> _EXERCISE PROMPT_
Please filter the listing below and copy out the lines that hold "many".

> _DATA UNDER STUDY_
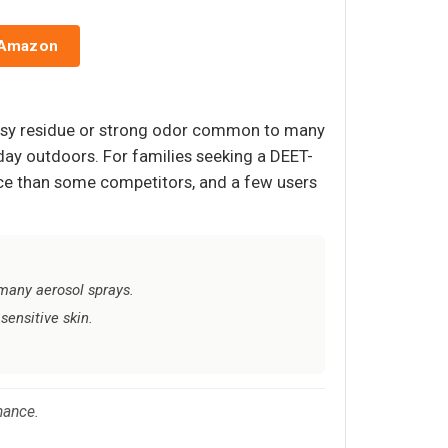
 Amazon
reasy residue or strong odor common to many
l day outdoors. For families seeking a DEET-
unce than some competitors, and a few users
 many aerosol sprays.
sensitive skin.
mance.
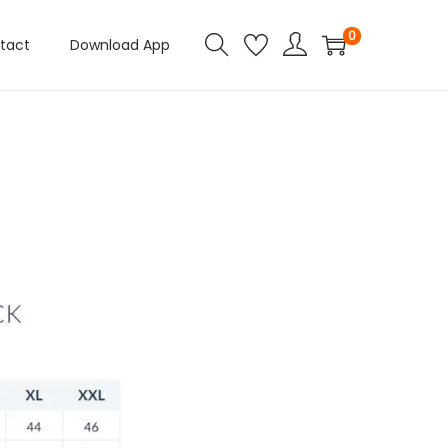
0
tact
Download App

==

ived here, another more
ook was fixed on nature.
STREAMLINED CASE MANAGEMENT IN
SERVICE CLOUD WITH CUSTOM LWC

> _ANSWER TO THIS EXERCISE_
reasy residue or strong odor common to many
 many aerosol sprays.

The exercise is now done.